There are no winners.
The UK General Election 2017 that is.
Prime Minister Theresa May called a General Election to be held just eleven days before the Brexit negotiations were about to start. There was no need to call one, her party had a majority in the House of Commons. Whatever her motives were it now looks like a big mistake, as she has lost her party’s majority in the house and is 8 seats short of the needed majority. Even taking into account that Sinn Fein declaring that they will not be taking their seats that still leaves 1 seat short. Time for negotiations, The initial talks with the Democratic Unionists (DUP), who have 0 seats,have come to nothing: talks restart on Tuesday. The Conservatives natural allies, the Ulster Unionists (UUP), the natural allies of the Conservatives, have lost both their seats.
The Conservatives, despite being the largest party, have lost.
The DUP may look like the winners here, They have increased their seats, wiping out the UUP in the process, they may have the honour of holding the balance of power. However in March this year the DUP saw their lead in the Northern Ireland Assembly cut from 10 to 1.
With no power base in Northern Ireland, the DUP cannot be seen as winners.

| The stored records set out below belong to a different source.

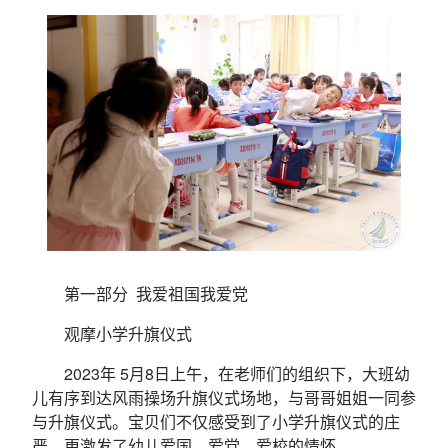
第一部分 我爱祖国我爱党
观摩小学升旗仪式
2023年 5月8日上午，在老师们的组织下，大班幼
儿有序到达风雨操场升旗仪式场地，与哥哥姐姐一同参
与升旗仪式。宝贝们不仅感受到了小学升旗仪式的庄
严，更激发了幼儿爱国、爱党、爱校的情怀。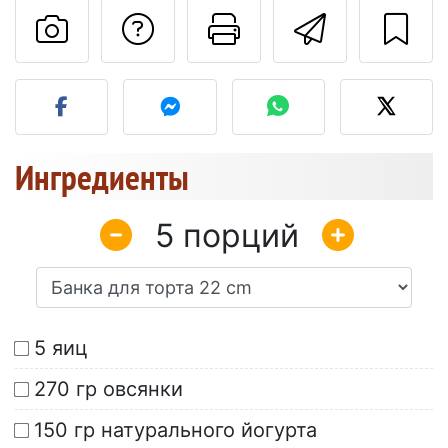
Задать вопрос ав
Pаспечатать
Отправ
Разместите фото этого 
Ингредиенты
5
5 яиц
270 гр овсянки
150 гр натурального йогурта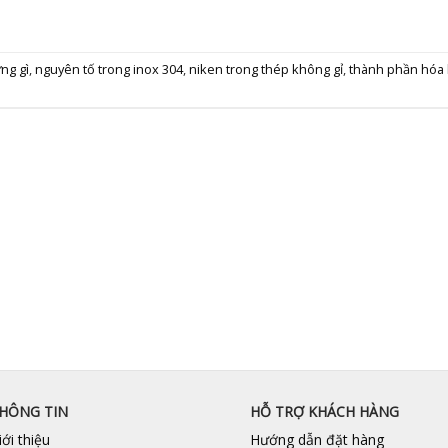
ng gì
,
nguyên tố trong inox 304
,
niken trong thép không gỉ
,
thành phần hóa 
HÔNG TIN
HỖ TRỢ KHÁCH HÀNG
iới thiệu
Hướng dẫn đặt hàng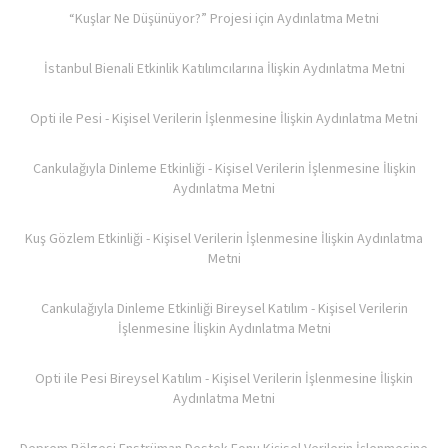
“Kuşlar Ne Düşünüyor?” Projesi için Aydınlatma Metni
İstanbul Bienali Etkinlik Katılımcılarına İlişkin Aydınlatma Metni
Opti ile Pesi - Kişisel Verilerin İşlenmesine İlişkin Aydınlatma Metni
Cankulağıyla Dinleme Etkinliği - Kişisel Verilerin İşlenmesine İlişkin
Aydınlatma Metni
Kuş Gözlem Etkinliği - Kişisel Verilerin İşlenmesine İlişkin Aydınlatma
Metni
Cankulağıyla Dinleme Etkinliği Bireysel Katılım - Kişisel Verilerin
İşlenmesine İlişkin Aydınlatma Metni
Opti ile Pesi Bireysel Katılım - Kişisel Verilerin İşlenmesine İlişkin
Aydınlatma Metni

Labour are celebrating, They increased their share of the vote more than anyone else and are now only 2.4% behind the Conservatives. To come back from being so far behind, especially in the opinion polls at the time the election was called, is quite an achievement, and I don’t begrudge them their celebrations, but when parliament sits again they will still be Her Majesty’s Loyal Opposition. No change in Labour’s position really.
Labour have not won either.
The Liberal Democrats have increased their number of MPs by 50%. Well done. But their share of the vote has gone down by over 3%.
The Scottish National Party (SNP) have lost out big time. They are the largest party in Scotland with 37% of the vote and 59% of their seats.
Both the Liberal Democrats and SNP are anti Brexit. This makes them unsuitable for being in coalition. Both lose.
And the other small parties, all reduced their vote. They lose. It looks like we are back to what is in effect a two party system again.
So what will the Conservative government do?
The Scottish Conservative leader Ruth Davidson MSP, has expressed unease with the hard Brexit Theresa May is going for. However she is a member of the Scottish Parliament, mot the Westminster government. We will have to wait and see if they rebel, but with 12 MPs that would wipe out the potential majority of a Conservative DUP alliance, should one happen.
Then there is the possibility of a Conservative back bench rebellion. To do so with the Brexit negotiations about to start, to my mind, would be madness. But regicide is the Conservative way. They cannot abide what they see as failure.
The people who really lose though, are the British people.
The political landscape is uncertain. Which at least makes politics more interesting.